*** Begin section ***
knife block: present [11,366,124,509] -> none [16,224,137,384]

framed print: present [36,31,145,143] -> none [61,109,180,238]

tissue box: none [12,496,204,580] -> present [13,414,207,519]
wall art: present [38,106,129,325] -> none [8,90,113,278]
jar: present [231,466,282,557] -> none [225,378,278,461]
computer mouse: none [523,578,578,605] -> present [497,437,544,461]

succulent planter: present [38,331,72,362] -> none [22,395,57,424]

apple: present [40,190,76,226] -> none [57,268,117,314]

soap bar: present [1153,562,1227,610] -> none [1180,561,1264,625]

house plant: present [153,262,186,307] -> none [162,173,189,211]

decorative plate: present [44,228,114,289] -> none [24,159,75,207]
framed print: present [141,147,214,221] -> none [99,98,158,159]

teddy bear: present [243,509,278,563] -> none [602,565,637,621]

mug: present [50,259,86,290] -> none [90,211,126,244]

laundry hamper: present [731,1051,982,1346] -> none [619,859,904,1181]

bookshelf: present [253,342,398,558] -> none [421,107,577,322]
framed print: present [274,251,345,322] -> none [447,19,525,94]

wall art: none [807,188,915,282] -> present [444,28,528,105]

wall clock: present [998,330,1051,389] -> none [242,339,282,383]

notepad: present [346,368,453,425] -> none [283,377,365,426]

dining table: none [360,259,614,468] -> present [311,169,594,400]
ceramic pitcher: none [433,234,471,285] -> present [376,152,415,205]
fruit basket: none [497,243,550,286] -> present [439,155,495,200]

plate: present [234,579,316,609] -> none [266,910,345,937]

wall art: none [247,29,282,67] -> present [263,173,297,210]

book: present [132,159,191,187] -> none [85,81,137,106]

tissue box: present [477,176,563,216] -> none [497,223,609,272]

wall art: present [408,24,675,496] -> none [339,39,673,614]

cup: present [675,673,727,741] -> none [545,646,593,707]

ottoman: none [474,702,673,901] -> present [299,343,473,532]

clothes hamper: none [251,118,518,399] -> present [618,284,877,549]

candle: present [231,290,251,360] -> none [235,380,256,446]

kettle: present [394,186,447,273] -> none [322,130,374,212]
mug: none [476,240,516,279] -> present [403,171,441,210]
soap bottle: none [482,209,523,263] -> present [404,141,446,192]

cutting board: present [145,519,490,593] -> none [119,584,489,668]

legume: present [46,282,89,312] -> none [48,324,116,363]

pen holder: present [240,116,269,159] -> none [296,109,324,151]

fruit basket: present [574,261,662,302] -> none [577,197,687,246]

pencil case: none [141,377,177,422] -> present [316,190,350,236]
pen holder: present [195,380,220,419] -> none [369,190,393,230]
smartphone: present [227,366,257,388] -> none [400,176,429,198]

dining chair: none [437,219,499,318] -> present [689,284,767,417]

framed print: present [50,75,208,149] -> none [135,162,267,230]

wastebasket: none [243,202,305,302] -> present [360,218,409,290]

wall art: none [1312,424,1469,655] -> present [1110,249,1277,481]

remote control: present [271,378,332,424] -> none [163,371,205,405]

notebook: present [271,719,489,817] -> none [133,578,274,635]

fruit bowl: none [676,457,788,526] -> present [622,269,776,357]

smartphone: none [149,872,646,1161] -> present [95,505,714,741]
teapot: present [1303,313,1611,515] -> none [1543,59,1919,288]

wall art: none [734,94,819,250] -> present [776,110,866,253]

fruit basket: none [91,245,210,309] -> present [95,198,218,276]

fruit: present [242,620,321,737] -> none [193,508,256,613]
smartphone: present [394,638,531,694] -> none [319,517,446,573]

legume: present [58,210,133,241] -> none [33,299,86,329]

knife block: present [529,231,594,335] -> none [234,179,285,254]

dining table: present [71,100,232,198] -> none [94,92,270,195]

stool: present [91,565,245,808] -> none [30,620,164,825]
*** End section ***
## Instruction
What is needed is an exact reproduction of the data.

## Solution for this problem
knife block: present [11,366,124,509] -> none [16,224,137,384]

framed print: present [36,31,145,143] -> none [61,109,180,238]

tissue box: none [12,496,204,580] -> present [13,414,207,519]
wall art: present [38,106,129,325] -> none [8,90,113,278]
jar: present [231,466,282,557] -> none [225,378,278,461]
computer mouse: none [523,578,578,605] -> present [497,437,544,461]

succulent planter: present [38,331,72,362] -> none [22,395,57,424]

apple: present [40,190,76,226] -> none [57,268,117,314]

soap bar: present [1153,562,1227,610] -> none [1180,561,1264,625]

house plant: present [153,262,186,307] -> none [162,173,189,211]

decorative plate: present [44,228,114,289] -> none [24,159,75,207]
framed print: present [141,147,214,221] -> none [99,98,158,159]

teddy bear: present [243,509,278,563] -> none [602,565,637,621]

mug: present [50,259,86,290] -> none [90,211,126,244]

laundry hamper: present [731,1051,982,1346] -> none [619,859,904,1181]

bookshelf: present [253,342,398,558] -> none [421,107,577,322]
framed print: present [274,251,345,322] -> none [447,19,525,94]

wall art: none [807,188,915,282] -> present [444,28,528,105]

wall clock: present [998,330,1051,389] -> none [242,339,282,383]

notepad: present [346,368,453,425] -> none [283,377,365,426]

dining table: none [360,259,614,468] -> present [311,169,594,400]
ceramic pitcher: none [433,234,471,285] -> present [376,152,415,205]
fruit basket: none [497,243,550,286] -> present [439,155,495,200]

plate: present [234,579,316,609] -> none [266,910,345,937]

wall art: none [247,29,282,67] -> present [263,173,297,210]

book: present [132,159,191,187] -> none [85,81,137,106]

tissue box: present [477,176,563,216] -> none [497,223,609,272]

wall art: present [408,24,675,496] -> none [339,39,673,614]

cup: present [675,673,727,741] -> none [545,646,593,707]

ottoman: none [474,702,673,901] -> present [299,343,473,532]

clothes hamper: none [251,118,518,399] -> present [618,284,877,549]

candle: present [231,290,251,360] -> none [235,380,256,446]

kettle: present [394,186,447,273] -> none [322,130,374,212]
mug: none [476,240,516,279] -> present [403,171,441,210]
soap bottle: none [482,209,523,263] -> present [404,141,446,192]

cutting board: present [145,519,490,593] -> none [119,584,489,668]

legume: present [46,282,89,312] -> none [48,324,116,363]

pen holder: present [240,116,269,159] -> none [296,109,324,151]

fruit basket: present [574,261,662,302] -> none [577,197,687,246]

pencil case: none [141,377,177,422] -> present [316,190,350,236]
pen holder: present [195,380,220,419] -> none [369,190,393,230]
smartphone: present [227,366,257,388] -> none [400,176,429,198]

dining chair: none [437,219,499,318] -> present [689,284,767,417]

framed print: present [50,75,208,149] -> none [135,162,267,230]

wastebasket: none [243,202,305,302] -> present [360,218,409,290]

wall art: none [1312,424,1469,655] -> present [1110,249,1277,481]

remote control: present [271,378,332,424] -> none [163,371,205,405]

notebook: present [271,719,489,817] -> none [133,578,274,635]

fruit bowl: none [676,457,788,526] -> present [622,269,776,357]

smartphone: none [149,872,646,1161] -> present [95,505,714,741]
teapot: present [1303,313,1611,515] -> none [1543,59,1919,288]

wall art: none [734,94,819,250] -> present [776,110,866,253]

fruit basket: none [91,245,210,309] -> present [95,198,218,276]

fruit: present [242,620,321,737] -> none [193,508,256,613]
smartphone: present [394,638,531,694] -> none [319,517,446,573]

legume: present [58,210,133,241] -> none [33,299,86,329]

knife block: present [529,231,594,335] -> none [234,179,285,254]

dining table: present [71,100,232,198] -> none [94,92,270,195]

stool: present [91,565,245,808] -> none [30,620,164,825]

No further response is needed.